[<prev] [next>] [<thread-prev] [thread-next>] [day] [month] [year] [list]
Message-ID: <mhng-0770bfe6-73bd-4b8a-9fa7-142ed95a6974@palmer-si-x1c4>
Date: Fri, 25 Jan 2019 12:21:07 -0800 (PST)
From: Palmer Dabbelt <palmer@...ive.com>
To: bjorn.topel@...il.com, Jim Wilson <jimw@...ive.com>
CC: Christoph Hellwig <hch@...radead.org>,
linux-riscv@...ts.infradead.org, davidlee@...ive.com,
daniel@...earbox.net, netdev@...r.kernel.org
Subject: Re: [RFC PATCH 1/3] riscv: set HAVE_EFFICIENT_UNALIGNED_ACCESS
On Tue, 15 Jan 2019 08:06:47 PST (-0800), bjorn.topel@...il.com wrote:
> Den tis 15 jan. 2019 kl 16:39 skrev Christoph Hellwig <hch@...radead.org>:
>>
>> Hmm, while the RISC-V spec requires misaligned load/store support,
>> who says they are efficient? Maybe add a little comment that says
>> on which cpus they are efficient.
>
> Good point! :-) I need to check how other architectures does this.
> Enabling it for *all* RV64 is probably not correct.
RISC-V mandates that misaligned memory accesses execute correctly in S-mode,
but allow them to be trapped and emulated in M-mode. As a result they can be
quite slow. Every microarchitecture I know of traps misaligned accesses into
M-mode, so for now we're probably safe just unconditionally saying they're
slow.
GCC does have a tuning parameter that says "are misaligned accesses fast?" that
we set depending on -mtune, but it doesn't appear to be exposed as a
preprocessor macro. I think it's probably best to just expose the tuning
parameter as a macro so software that needs to know this has one standard way
of doing it.
Jim, would you be opposed to something like this?
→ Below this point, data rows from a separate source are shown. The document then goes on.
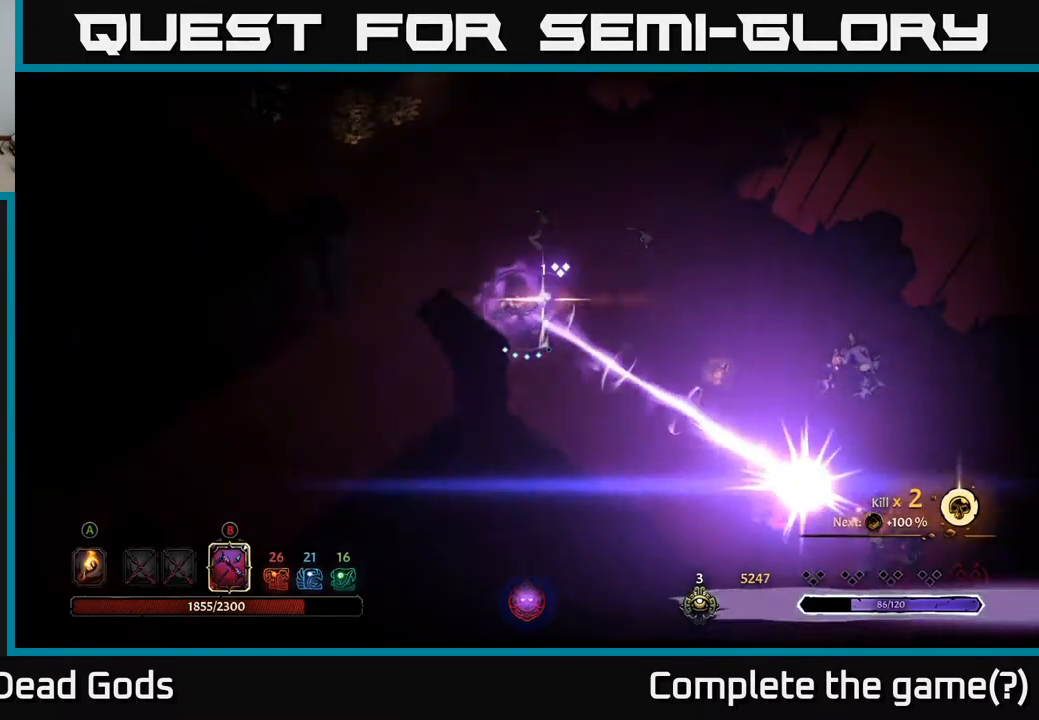
{"buttons": ["B"], "left_stick": "right", "right_stick": "center", "events": []}
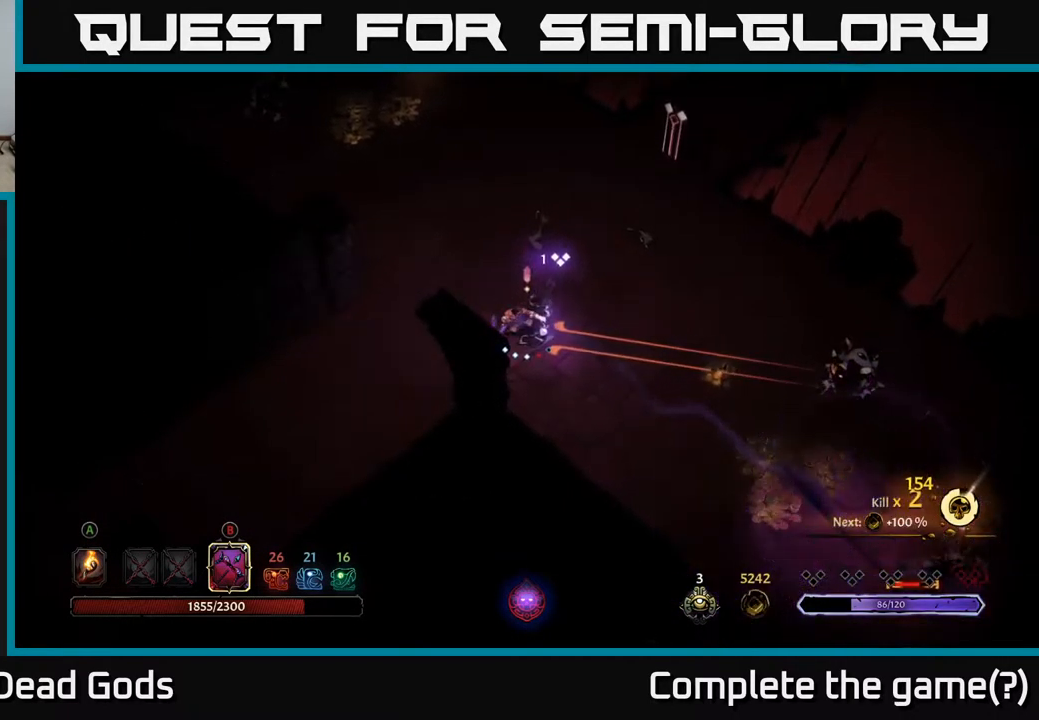
{"buttons": ["B"], "left_stick": "right", "right_stick": "center", "events": [[350, "B", "up"], [467, "B", "down"]]}
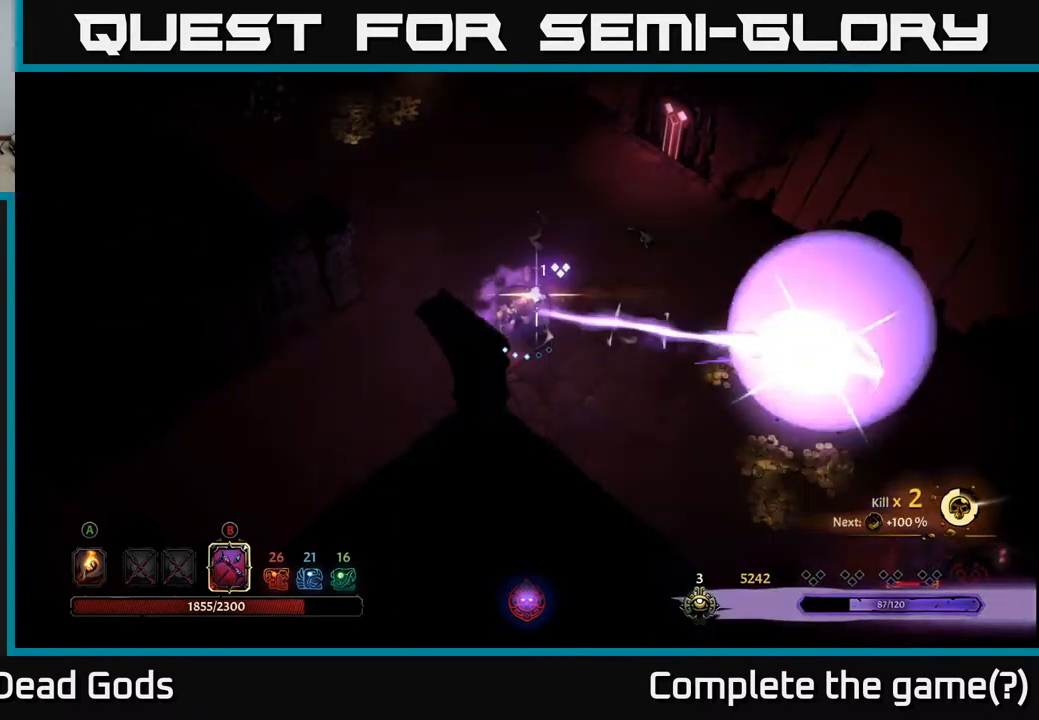
{"buttons": ["B"], "left_stick": "down-right", "right_stick": "center", "events": [[184, "left_stick", "down-right"]]}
diff --git a/riscv-c-api.md b/riscv-c-api.md
index 0b0236c38826..a790f5cc23ee 100644
--- a/riscv-c-api.md
+++ b/riscv-c-api.md
@@ -52,6 +52,10 @@ https://creativecommons.org/licenses/by/4.0/.
* `__riscv_cmodel_medlow`
* `__riscv_cmodel_medany`
* `__riscv_cmodel_pic`
+* `__riscv_tune_misaligned_load_cost`: The number of cycles a word-sized
+ misaligned load will take.
+* `__riscv_tune_misaligned_store_cost`: The number of cycles a word-sized
+ misaligned store will take.
## Function Attributes
Which I think shouldn't be too much of a headache to implement in GCC -- I
haven't compiled this yet, though...
diff --git a/gcc/config/riscv/riscv-c.c b/gcc/config/riscv/riscv-c.c
index ca72de74a7b4..fa71a4a22104 100644
--- a/gcc/config/riscv/riscv-c.c
+++ b/gcc/config/riscv/riscv-c.c
@@ -98,4 +98,9 @@ riscv_cpu_cpp_builtins (cpp_reader *pfile)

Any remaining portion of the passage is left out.